- **課題 1**:
次の(a)〜(c)が本文の内容と合っているかを判定し、それぞれ「はい」か「いいえ」で答えたうえで、判断の決め手となる本文の語句をそのまま引用せよ。
(a) 筆者は自分にもプライドが高過ぎるところがあると認めている。
(b) 筆者は「寝てない」を自己管理能力の高さの表れだとしている。
(c) 筆者は、年齢を重ねるとそれだけで自動的に偉くなってしまうと述べている。
==== 本文 ====
バカになれない人たちへ
自分を重たく見せることだけが人生の最終目標の人がいる。決まって偉そうなんだけど、その偉さの根拠があまりない。不確かな分、表面的に気を使ってもらっている状況を好む。周囲も、面倒くさいからそうしてるだけなのに。かと思えば、誰々さん知ってるからさ。自分の言うこと聞かないと痛い目にあうよ。こんなうっすらとした関係性と脅迫だけがキラーワードだと思っている。国家元首から国民に至るまで。思い当たる人、あなたの周囲にもいませんか?
そこまで極端じゃなくても、自分をかっこよく見せたいだけの人。ダサい自分を表面化できないという人も、症状としてはまだ軽症だけどやがて重要になる可能性があるから注意が必要。先に自白しておくと、僕にもそういうところがある。できるだけ大きな声を出したくない。プライドが高過ぎる。それでいて風邪薬をビールで流し込むみたいな、変なハードボイルドさがある。確率変動を呼び込むように、たまにバカな振る舞いをすることでバランスをとっている。インプットもアウトプットも、それらを分けない生き方も、データ形式が固定調では人生が固まってしまう。軽やかな可変調でいきたいところだ。
可変調の生き方が良いところは、ときに自分を軽く見せることができることだ。年齢を重ねると、それだけで自動的に偉くなってしまう。挑戦する立場から審査する立場。しかも審査委員長とか頼まれてしまう。下らないことを続けたい人間にとっては由々しき問題。必要以上の偉さは、身を滅ぼす。身の丈に合わないオファーが来ても、期待に応えることができない。あるいは、偉いというだけで無条件に誉められ続けても人生に張りがない。連続性がない。人生を持続することができない。自分の価値に対するインフレ、デフレともに柔軟に対応できたほうがいい。
僕はわりとそういうところ意識的で、「うっかり」という言葉を自分を軽くするために使ってきた。例を以下に引用しつつ解説を加える。
現代に於いて、「寝てない」は一種の自慢である。凄く人気がありそうだし、仕事のオファーも凄くありそう。よくよく考えると自己管理能力が無いだけ。それがバレるまえに、意図的なうっかりで質量変換しておきたい。
原点回帰のうっかり。公式見解としてのうっかり。昭和平成令和、時代を越えたうっかり。三つ連続で引用。どれも趣深い。
うっかりを使った文章メソッドも一本調子ではいけない。ときに真理を潜ませることも大切である。2011年の時点でメタという言葉を、しかも現在も多くの人がまだたどり着いていない使い方で登場させているのも慧眼であると自ら言いたい。石高制とゲーミフィケーションに至っては、もはや文明単位の指摘であることも付け加えたい。無力感のボリューム感については、しっかり時代考証すればやがて明らかになる事実。バカには未来が見える。
過去の引用はじめたら、うっかり楽しくなってしまった。本題に戻ろう。自分を軽く見せるために、「うっかり」を意識的に使ってきたという話だった。要するに僕がこの記事で伝えたいのは、タイトル通り「バカになれない人たちへ」向けた生き方の提案だ。「(ときに)バカと思われてもいい」「○○バカと呼ばれるくらい、人生を極めてみませんか?」ということでもある。
==== 一覧 ====
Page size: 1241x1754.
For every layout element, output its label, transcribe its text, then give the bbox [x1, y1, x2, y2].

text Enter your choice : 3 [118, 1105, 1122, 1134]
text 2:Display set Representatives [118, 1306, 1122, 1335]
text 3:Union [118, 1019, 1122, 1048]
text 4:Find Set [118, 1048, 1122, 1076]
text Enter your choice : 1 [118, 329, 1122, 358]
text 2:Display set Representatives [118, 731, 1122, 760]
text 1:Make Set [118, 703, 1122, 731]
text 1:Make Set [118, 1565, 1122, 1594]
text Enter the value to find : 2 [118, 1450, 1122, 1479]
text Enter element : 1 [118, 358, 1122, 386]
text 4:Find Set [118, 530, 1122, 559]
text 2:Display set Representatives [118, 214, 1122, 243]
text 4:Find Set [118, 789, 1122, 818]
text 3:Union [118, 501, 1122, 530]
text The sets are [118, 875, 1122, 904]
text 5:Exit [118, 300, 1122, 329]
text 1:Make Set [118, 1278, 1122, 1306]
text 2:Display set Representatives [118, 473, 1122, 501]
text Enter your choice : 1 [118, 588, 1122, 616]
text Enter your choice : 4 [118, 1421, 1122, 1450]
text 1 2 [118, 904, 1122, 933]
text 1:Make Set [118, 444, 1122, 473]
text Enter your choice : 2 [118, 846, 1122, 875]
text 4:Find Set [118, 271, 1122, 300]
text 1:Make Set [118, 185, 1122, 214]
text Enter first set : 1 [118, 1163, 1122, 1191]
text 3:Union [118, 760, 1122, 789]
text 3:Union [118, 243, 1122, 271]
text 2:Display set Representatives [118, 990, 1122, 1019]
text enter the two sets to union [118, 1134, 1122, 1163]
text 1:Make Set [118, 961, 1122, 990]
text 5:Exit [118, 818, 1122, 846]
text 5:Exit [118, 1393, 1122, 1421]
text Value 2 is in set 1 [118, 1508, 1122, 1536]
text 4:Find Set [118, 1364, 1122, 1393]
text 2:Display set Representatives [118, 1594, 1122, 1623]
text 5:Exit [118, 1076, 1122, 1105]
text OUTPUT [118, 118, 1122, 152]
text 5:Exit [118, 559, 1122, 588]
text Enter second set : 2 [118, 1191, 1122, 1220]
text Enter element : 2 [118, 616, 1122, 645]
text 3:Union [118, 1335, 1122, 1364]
====
- **課題 2**: 一覧のうち、「text Enter your choice : 3」を含む行から「text enter the two」を含む行までを、両端も含めて番号付きリストに整えよ。空行は除くこと。

- **想定解答 1**:
(a) はい:「プライドが高過ぎる。」
(b) いいえ:「よくよく考えると自己管理能力が無いだけ。」
(c) はい:「年齢を重ねると、それだけで自動的に偉くなってしまう。」

- **想定解答 2**:
1. text Enter your choice : 3 [118, 1105, 1122, 1134]
2. text 2:Display set Representatives [118, 1306, 1122, 1335]
3. text 3:Union [118, 1019, 1122, 1048]
4. text 4:Find Set [118, 1048, 1122, 1076]
5. text Enter your choice : 1 [118, 329, 1122, 358]
6. text 2:Display set Representatives [118, 731, 1122, 760]
7. text 1:Make Set [118, 703, 1122, 731]
8. text 1:Make Set [118, 1565, 1122, 1594]
9. text Enter the value to find : 2 [118, 1450, 1122, 1479]
10. text Enter element : 1 [118, 358, 1122, 386]
11. text 4:Find Set [118, 530, 1122, 559]
12. text 2:Display set Representatives [118, 214, 1122, 243]
13. text 4:Find Set [118, 789, 1122, 818]
14. text 3:Union [118, 501, 1122, 530]
15. text The sets are [118, 875, 1122, 904]
16. text 5:Exit [118, 300, 1122, 329]
17. text 1:Make Set [118, 1278, 1122, 1306]
18. text 2:Display set Representatives [118, 473, 1122, 501]
19. text Enter your choice : 1 [118, 588, 1122, 616]
20. text Enter your choice : 4 [118, 1421, 1122, 1450]
21. text 1 2 [118, 904, 1122, 933]
22. text 1:Make Set [118, 444, 1122, 473]
23. text Enter your choice : 2 [118, 846, 1122, 875]
24. text 4:Find Set [118, 271, 1122, 300]
25. text 1:Make Set [118, 185, 1122, 214]
26. text Enter first set : 1 [118, 1163, 1122, 1191]
27. text 3:Union [118, 760, 1122, 789]
28. text 3:Union [118, 243, 1122, 271]
29. text 2:Display set Representatives [118, 990, 1122, 1019]
30. text enter the two sets to union [118, 1134, 1122, 1163]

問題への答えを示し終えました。